Work order =>
Copy out the lines from the rows below word for word, starting at the line that contains "The Kali MCP" and ending at the line that contains "2. 🟡 **Fix curl". Include both of those lines and nothing else.

Material for this exercise =>
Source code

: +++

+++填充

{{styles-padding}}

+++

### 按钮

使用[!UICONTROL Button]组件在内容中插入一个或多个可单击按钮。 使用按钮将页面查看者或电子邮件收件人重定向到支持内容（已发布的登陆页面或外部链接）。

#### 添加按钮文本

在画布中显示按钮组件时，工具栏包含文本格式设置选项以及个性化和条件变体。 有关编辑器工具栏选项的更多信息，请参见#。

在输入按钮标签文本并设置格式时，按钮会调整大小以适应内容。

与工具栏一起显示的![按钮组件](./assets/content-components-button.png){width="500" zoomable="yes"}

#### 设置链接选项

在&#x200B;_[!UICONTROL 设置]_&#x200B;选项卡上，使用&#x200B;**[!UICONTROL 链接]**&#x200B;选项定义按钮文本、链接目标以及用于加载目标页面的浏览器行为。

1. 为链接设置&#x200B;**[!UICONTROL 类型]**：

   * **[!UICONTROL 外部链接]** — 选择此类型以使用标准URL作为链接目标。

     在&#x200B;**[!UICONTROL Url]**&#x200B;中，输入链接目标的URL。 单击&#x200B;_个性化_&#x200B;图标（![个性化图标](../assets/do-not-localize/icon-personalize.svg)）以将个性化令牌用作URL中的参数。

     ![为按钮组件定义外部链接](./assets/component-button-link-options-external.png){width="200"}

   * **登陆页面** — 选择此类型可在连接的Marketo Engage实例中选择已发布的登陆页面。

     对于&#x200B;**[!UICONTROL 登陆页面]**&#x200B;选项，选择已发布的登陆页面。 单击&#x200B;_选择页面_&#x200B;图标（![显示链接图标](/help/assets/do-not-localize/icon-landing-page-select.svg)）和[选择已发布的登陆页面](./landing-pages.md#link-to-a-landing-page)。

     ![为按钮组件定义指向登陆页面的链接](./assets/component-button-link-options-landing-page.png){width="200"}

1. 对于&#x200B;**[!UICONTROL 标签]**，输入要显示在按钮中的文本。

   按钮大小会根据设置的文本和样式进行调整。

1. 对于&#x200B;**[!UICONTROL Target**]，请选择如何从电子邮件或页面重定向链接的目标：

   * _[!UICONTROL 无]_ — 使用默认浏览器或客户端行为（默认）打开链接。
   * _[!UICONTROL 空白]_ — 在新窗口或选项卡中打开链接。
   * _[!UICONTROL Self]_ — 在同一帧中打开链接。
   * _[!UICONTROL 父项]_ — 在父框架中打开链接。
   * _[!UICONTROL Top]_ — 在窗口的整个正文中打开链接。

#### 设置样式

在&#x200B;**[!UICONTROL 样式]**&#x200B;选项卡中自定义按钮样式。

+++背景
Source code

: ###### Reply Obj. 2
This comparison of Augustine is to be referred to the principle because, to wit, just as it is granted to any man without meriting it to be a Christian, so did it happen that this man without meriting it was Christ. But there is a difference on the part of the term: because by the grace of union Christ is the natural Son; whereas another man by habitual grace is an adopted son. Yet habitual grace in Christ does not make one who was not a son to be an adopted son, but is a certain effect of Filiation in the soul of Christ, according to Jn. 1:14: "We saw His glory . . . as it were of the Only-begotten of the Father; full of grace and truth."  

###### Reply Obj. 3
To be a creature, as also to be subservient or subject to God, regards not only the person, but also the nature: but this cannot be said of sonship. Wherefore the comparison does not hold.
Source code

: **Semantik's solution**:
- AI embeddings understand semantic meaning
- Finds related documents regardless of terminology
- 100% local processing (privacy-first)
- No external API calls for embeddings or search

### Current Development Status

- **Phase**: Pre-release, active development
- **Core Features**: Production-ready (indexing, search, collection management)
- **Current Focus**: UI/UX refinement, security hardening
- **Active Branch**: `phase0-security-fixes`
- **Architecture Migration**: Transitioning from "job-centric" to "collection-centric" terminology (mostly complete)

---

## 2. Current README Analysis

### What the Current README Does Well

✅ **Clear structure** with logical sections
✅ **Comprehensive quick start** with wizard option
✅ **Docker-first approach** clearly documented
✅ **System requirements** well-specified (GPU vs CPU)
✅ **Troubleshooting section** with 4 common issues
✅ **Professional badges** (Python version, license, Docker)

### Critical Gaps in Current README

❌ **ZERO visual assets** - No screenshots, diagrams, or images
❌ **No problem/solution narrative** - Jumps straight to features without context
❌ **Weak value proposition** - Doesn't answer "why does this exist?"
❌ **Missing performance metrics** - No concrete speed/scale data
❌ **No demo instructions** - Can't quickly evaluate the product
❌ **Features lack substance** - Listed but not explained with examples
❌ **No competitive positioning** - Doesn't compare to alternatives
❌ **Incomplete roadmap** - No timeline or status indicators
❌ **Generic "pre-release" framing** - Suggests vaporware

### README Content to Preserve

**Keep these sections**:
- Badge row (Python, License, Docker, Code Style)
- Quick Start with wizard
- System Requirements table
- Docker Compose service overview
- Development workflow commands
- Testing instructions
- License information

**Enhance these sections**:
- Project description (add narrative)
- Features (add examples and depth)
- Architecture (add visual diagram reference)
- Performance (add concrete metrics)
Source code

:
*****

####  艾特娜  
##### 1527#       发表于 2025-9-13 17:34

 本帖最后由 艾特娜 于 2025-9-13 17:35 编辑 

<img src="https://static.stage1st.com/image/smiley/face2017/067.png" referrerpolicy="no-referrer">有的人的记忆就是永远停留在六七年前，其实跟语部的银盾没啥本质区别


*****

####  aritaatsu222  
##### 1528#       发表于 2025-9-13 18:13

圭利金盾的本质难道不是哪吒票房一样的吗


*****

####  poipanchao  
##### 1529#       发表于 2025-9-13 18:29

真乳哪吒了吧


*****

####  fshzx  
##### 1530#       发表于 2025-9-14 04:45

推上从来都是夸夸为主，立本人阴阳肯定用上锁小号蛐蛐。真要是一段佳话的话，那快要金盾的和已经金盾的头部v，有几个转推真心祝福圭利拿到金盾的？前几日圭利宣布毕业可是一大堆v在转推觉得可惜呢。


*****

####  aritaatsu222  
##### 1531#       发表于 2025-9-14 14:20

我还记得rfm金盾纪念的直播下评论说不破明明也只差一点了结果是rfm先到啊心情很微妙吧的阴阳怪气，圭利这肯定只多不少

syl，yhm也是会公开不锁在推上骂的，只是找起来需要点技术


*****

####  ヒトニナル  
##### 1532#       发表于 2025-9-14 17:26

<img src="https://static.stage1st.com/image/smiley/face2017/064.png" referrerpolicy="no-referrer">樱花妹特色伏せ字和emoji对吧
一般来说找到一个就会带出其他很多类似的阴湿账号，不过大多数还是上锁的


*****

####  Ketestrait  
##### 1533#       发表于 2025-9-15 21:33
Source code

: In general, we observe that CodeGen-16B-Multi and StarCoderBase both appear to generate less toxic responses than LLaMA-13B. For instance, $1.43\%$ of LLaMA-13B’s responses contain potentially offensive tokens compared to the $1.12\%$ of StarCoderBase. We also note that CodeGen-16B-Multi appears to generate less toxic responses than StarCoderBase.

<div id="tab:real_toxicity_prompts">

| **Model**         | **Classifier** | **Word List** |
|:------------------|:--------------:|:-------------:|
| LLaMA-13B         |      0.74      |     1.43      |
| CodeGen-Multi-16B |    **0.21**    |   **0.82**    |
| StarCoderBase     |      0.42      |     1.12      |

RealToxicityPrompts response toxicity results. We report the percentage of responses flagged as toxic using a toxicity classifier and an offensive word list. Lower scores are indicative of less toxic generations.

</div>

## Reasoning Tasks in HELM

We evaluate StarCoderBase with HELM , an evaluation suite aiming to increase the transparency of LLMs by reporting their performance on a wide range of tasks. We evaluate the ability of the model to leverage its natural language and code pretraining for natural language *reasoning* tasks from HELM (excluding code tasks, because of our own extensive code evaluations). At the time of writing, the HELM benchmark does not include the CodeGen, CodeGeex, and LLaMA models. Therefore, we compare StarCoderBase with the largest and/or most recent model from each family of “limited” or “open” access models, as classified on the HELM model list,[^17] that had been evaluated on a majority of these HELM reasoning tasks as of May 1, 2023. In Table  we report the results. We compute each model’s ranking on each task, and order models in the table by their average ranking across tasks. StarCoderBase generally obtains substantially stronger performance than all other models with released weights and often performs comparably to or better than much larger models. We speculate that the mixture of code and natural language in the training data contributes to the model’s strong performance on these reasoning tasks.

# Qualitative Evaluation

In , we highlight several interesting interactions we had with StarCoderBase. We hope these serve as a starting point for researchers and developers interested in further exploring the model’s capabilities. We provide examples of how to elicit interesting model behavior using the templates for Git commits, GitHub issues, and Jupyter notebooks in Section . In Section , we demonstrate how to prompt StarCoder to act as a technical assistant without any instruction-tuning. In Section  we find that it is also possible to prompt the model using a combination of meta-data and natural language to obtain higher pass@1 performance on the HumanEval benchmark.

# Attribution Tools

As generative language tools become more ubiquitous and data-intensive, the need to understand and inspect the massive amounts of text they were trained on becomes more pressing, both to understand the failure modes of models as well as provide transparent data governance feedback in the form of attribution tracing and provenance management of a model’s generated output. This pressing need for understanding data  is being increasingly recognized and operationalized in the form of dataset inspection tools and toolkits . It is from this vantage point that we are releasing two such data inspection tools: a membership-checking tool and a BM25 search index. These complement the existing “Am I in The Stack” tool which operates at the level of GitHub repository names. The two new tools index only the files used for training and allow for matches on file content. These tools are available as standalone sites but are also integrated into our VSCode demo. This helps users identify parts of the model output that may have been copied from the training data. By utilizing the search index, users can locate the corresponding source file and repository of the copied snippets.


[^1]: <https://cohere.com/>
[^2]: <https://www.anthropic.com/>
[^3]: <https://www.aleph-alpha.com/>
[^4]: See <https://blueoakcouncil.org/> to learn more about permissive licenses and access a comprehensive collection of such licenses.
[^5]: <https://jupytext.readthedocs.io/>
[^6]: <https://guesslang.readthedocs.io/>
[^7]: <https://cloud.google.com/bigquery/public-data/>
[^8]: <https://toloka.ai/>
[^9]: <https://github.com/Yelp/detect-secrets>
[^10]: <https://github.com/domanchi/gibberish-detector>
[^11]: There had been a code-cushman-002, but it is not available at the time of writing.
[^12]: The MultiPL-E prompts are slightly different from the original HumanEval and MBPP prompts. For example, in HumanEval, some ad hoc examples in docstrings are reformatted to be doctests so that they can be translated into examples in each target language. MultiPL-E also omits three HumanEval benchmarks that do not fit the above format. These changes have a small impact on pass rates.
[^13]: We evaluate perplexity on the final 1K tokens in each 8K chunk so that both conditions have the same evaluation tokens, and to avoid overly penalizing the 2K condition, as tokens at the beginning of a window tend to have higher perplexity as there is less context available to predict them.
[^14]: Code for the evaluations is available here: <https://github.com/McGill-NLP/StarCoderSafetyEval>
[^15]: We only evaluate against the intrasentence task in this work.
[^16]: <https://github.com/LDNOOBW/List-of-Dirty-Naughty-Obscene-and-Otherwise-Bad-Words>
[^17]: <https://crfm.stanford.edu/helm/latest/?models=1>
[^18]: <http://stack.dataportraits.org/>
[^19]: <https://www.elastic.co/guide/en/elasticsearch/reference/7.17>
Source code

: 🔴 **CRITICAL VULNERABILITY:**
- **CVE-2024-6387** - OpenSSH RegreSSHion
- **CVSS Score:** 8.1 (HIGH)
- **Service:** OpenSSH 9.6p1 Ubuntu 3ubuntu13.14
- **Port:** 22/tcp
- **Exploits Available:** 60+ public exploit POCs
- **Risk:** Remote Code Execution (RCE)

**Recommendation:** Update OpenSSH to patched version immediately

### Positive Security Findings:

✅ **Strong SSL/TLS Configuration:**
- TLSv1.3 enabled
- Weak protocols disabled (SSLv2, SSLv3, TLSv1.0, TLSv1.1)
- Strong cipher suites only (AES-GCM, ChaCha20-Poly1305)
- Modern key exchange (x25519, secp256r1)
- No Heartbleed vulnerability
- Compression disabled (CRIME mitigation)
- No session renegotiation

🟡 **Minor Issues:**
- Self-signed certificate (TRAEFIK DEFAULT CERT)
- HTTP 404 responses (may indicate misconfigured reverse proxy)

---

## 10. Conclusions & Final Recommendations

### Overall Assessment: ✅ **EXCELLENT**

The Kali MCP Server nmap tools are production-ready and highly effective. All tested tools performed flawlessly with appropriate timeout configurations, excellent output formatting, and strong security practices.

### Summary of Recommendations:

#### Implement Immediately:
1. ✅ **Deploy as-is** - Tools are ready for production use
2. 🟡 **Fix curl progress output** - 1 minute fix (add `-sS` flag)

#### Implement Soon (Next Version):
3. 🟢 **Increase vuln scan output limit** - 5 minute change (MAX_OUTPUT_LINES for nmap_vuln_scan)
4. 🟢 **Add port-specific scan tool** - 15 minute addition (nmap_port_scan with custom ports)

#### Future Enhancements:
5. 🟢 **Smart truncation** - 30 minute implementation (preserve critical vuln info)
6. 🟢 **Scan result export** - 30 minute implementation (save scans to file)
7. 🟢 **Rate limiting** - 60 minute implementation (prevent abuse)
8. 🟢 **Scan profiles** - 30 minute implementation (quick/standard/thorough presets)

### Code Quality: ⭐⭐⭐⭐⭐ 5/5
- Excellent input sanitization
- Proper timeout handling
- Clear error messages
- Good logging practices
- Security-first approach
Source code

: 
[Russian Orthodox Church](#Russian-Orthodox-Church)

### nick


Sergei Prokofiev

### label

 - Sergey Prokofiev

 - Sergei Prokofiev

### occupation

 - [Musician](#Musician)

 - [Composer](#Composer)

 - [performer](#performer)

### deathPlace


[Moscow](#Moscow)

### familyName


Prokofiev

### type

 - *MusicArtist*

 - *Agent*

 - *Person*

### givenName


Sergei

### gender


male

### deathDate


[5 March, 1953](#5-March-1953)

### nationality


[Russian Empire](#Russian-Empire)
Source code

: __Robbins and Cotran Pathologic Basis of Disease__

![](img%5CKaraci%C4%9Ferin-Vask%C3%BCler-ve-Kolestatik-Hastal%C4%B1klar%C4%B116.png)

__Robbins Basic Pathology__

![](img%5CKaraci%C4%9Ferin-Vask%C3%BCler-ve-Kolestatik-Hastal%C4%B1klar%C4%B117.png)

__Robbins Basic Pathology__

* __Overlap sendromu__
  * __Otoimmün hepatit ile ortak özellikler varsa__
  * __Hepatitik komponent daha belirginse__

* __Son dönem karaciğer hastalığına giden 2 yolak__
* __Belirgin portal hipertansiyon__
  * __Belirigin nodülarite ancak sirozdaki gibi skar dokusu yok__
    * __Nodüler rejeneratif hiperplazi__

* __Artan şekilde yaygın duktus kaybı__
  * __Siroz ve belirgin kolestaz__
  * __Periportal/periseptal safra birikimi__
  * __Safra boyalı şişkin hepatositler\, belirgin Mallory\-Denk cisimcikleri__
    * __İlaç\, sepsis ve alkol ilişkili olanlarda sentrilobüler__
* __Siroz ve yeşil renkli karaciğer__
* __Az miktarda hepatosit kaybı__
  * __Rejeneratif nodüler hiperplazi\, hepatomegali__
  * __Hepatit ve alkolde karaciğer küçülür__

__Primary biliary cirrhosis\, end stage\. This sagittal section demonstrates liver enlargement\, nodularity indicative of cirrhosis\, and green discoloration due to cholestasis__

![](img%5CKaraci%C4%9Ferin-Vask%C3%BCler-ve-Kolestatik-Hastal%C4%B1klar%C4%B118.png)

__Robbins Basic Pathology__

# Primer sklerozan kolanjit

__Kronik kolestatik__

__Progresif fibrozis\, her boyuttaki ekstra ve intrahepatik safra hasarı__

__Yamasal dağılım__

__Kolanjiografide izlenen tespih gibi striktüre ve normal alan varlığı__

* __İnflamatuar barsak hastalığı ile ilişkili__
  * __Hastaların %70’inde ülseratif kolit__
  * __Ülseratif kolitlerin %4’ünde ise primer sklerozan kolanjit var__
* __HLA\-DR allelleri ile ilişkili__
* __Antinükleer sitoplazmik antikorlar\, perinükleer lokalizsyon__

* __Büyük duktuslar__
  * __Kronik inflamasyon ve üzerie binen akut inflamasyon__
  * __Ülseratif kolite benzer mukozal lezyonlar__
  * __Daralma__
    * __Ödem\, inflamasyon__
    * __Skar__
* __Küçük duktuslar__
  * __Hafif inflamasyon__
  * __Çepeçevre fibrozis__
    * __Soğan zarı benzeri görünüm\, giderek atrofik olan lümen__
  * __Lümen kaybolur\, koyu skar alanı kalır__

Result of the task =>
The Kali MCP Server nmap tools are production-ready and highly effective. All tested tools performed flawlessly with appropriate timeout configurations, excellent output formatting, and strong security practices.

### Summary of Recommendations:

#### Implement Immediately:
1. ✅ **Deploy as-is** - Tools are ready for production use
2. 🟡 **Fix curl progress output** - 1 minute fix (add `-sS` flag)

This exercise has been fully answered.